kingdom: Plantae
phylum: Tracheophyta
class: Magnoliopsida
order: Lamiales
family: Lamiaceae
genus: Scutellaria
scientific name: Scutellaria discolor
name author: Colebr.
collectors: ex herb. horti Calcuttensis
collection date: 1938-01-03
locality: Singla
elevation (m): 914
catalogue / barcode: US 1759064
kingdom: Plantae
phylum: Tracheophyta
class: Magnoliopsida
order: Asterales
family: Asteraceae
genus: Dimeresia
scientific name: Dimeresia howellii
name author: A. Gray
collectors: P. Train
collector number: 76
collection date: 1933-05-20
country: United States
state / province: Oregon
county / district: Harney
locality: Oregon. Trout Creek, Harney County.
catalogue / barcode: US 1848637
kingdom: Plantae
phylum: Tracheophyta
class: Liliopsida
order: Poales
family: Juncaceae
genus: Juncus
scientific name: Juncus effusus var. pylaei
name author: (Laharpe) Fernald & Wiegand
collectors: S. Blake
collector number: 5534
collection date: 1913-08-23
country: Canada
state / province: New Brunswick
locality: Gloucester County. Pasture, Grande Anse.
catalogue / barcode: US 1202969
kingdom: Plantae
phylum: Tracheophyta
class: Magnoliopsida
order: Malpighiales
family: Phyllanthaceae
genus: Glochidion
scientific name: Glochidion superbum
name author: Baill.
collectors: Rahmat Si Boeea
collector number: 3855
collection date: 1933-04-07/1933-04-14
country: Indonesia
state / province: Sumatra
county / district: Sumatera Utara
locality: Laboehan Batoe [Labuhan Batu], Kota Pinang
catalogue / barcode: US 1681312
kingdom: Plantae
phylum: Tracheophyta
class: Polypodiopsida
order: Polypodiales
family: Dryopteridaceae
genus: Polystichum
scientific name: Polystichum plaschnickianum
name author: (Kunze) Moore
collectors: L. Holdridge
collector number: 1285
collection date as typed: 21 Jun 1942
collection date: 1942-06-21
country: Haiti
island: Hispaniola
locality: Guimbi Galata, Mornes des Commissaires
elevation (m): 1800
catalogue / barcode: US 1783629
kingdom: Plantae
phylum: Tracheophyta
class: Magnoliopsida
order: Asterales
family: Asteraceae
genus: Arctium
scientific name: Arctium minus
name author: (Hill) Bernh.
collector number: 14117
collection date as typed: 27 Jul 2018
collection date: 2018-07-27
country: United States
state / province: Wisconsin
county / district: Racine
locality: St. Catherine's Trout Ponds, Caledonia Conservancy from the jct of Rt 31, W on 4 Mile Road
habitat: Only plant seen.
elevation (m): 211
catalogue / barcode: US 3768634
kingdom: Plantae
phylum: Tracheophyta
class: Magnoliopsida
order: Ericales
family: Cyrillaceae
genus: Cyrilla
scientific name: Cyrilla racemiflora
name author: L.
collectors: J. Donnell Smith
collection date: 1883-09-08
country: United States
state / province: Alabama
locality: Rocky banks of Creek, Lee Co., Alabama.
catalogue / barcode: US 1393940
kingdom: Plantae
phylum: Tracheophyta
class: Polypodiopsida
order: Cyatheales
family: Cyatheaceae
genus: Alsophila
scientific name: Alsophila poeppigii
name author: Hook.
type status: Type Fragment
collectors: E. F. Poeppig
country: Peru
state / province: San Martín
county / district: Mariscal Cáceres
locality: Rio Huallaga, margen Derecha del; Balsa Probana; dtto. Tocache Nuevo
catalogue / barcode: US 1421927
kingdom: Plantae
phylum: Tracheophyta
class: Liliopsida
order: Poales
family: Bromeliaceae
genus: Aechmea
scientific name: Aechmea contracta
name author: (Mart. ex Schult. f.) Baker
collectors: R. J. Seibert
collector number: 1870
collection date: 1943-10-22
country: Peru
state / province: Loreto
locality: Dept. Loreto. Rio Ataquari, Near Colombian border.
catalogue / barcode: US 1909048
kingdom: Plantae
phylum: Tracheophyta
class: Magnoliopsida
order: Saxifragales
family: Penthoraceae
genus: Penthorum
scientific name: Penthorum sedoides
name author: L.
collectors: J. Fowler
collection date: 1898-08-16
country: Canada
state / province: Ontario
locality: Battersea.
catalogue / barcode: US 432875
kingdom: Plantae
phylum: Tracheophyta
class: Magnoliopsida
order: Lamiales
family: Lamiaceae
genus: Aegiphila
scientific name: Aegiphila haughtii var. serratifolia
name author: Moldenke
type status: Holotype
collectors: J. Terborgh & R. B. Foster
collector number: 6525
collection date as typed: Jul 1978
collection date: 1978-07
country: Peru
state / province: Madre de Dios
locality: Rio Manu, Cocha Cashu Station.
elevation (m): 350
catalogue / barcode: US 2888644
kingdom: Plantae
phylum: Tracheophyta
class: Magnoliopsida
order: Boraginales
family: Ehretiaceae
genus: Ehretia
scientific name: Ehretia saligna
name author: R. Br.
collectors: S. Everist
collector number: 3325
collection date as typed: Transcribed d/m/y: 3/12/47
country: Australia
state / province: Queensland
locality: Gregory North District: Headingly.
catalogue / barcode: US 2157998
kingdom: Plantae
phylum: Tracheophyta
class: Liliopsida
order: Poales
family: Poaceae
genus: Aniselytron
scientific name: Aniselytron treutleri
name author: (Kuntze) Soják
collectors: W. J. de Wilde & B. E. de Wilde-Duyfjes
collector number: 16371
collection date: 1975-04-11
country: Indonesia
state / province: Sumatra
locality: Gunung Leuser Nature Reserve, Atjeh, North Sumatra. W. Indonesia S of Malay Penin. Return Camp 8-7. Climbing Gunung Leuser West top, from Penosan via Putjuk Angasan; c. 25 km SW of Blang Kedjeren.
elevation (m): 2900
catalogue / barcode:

§ Goal: Rewrite all of the records above, replacing each occurrence of "collectors" with "collected by" and leaving every other line unchanged.

§ Answer:
kingdom: Plantae
phylum: Tracheophyta
class: Magnoliopsida
order: Lamiales
family: Lamiaceae
genus: Scutellaria
scientific name: Scutellaria discolor
name author: Colebr.
collected by: ex herb. horti Calcuttensis
collection date: 1938-01-03
locality: Singla
elevation (m): 914
catalogue / barcode: US 1759064
kingdom: Plantae
phylum: Tracheophyta
class: Magnoliopsida
order: Asterales
family: Asteraceae
genus: Dimeresia
scientific name: Dimeresia howellii
name author: A. Gray
collected by: P. Train
collector number: 76
collection date: 1933-05-20
country: United States
state / province: Oregon
county / district: Harney
locality: Oregon. Trout Creek, Harney County.
catalogue / barcode: US 1848637
kingdom: Plantae
phylum: Tracheophyta
class: Liliopsida
order: Poales
family: Juncaceae
genus: Juncus
scientific name: Juncus effusus var. pylaei
name author: (Laharpe) Fernald & Wiegand
collected by: S. Blake
collector number: 5534
collection date: 1913-08-23
country: Canada
state / province: New Brunswick
locality: Gloucester County. Pasture, Grande Anse.
catalogue / barcode: US 1202969
kingdom: Plantae
phylum: Tracheophyta
class: Magnoliopsida
order: Malpighiales
family: Phyllanthaceae
genus: Glochidion
scientific name: Glochidion superbum
name author: Baill.
collected by: Rahmat Si Boeea
collector number: 3855
collection date: 1933-04-07/1933-04-14
country: Indonesia
state / province: Sumatra
county / district: Sumatera Utara
locality: Laboehan Batoe [Labuhan Batu], Kota Pinang
catalogue / barcode: US 1681312
kingdom: Plantae
phylum: Tracheophyta
class: Polypodiopsida
order: Polypodiales
family: Dryopteridaceae
genus: Polystichum
scientific name: Polystichum plaschnickianum
name author: (Kunze) Moore
collected by: L. Holdridge
collector number: 1285
collection date as typed: 21 Jun 1942
collection date: 1942-06-21
country: Haiti
island: Hispaniola
locality: Guimbi Galata, Mornes des Commissaires
elevation (m): 1800
catalogue / barcode: US 1783629
kingdom: Plantae
phylum: Tracheophyta
class: Magnoliopsida
order: Asterales
family: Asteraceae
genus: Arctium
scientific name: Arctium minus
name author: (Hill) Bernh.
collector number: 14117
collection date as typed: 27 Jul 2018
collection date: 2018-07-27
country: United States
state / province: Wisconsin
county / district: Racine
locality: St. Catherine's Trout Ponds, Caledonia Conservancy from the jct of Rt 31, W on 4 Mile Road
habitat: Only plant seen.
elevation (m): 211
catalogue / barcode: US 3768634
kingdom: Plantae
phylum: Tracheophyta
class: Magnoliopsida
order: Ericales
family: Cyrillaceae
genus: Cyrilla
scientific name: Cyrilla racemiflora
name author: L.
collected by: J. Donnell Smith
collection date: 1883-09-08
country: United States
state / province: Alabama
locality: Rocky banks of Creek, Lee Co., Alabama.
catalogue / barcode: US 1393940
kingdom: Plantae
phylum: Tracheophyta
class: Polypodiopsida
order: Cyatheales
family: Cyatheaceae
genus: Alsophila
scientific name: Alsophila poeppigii
name author: Hook.
type status: Type Fragment
collected by: E. F. Poeppig
country: Peru
state / province: San Martín
county / district: Mariscal Cáceres
locality: Rio Huallaga, margen Derecha del; Balsa Probana; dtto. Tocache Nuevo
catalogue / barcode: US 1421927
kingdom: Plantae
phylum: Tracheophyta
class: Liliopsida
order: Poales
family: Bromeliaceae
genus: Aechmea
scientific name: Aechmea contracta
name author: (Mart. ex Schult. f.) Baker
collected by: R. J. Seibert
collector number: 1870
collection date: 1943-10-22
country: Peru
state / province: Loreto
locality: Dept. Loreto. Rio Ataquari, Near Colombian border.
catalogue / barcode: US 1909048
kingdom: Plantae
phylum: Tracheophyta
class: Magnoliopsida
order: Saxifragales
family: Penthoraceae
genus: Penthorum
scientific name: Penthorum sedoides
name author: L.
collected by: J. Fowler
collection date: 1898-08-16
country: Canada
state / province: Ontario
locality: Battersea.
catalogue / barcode: US 432875
kingdom: Plantae
phylum: Tracheophyta
class: Magnoliopsida
order: Lamiales
family: Lamiaceae
genus: Aegiphila
scientific name: Aegiphila haughtii var. serratifolia
name author: Moldenke
type status: Holotype
collected by: J. Terborgh & R. B. Foster
collector number: 6525
collection date as typed: Jul 1978
collection date: 1978-07
country: Peru
state / province: Madre de Dios
locality: Rio Manu, Cocha Cashu Station.
elevation (m): 350
catalogue / barcode: US 2888644
kingdom: Plantae
phylum: Tracheophyta
class: Magnoliopsida
order: Boraginales
family: Ehretiaceae
genus: Ehretia
scientific name: Ehretia saligna
name author: R. Br.
collected by: S. Everist
collector number: 3325
collection date as typed: Transcribed d/m/y: 3/12/47
country: Australia
state / province: Queensland
locality: Gregory North District: Headingly.
catalogue / barcode: US 2157998
kingdom: Plantae
phylum: Tracheophyta
class: Liliopsida
order: Poales
family: Poaceae
genus: Aniselytron
scientific name: Aniselytron treutleri
name author: (Kuntze) Soják
collected by: W. J. de Wilde & B. E. de Wilde-Duyfjes
collector number: 16371
collection date: 1975-04-11
country: Indonesia
state / province: Sumatra
locality: Gunung Leuser Nature Reserve, Atjeh, North Sumatra. W. Indonesia S of Malay Penin. Return Camp 8-7. Climbing Gunung Leuser West top, from Penosan via Putjuk Angasan; c. 25 km SW of Blang Kedjeren.
elevation (m): 2900
catalogue / barcode:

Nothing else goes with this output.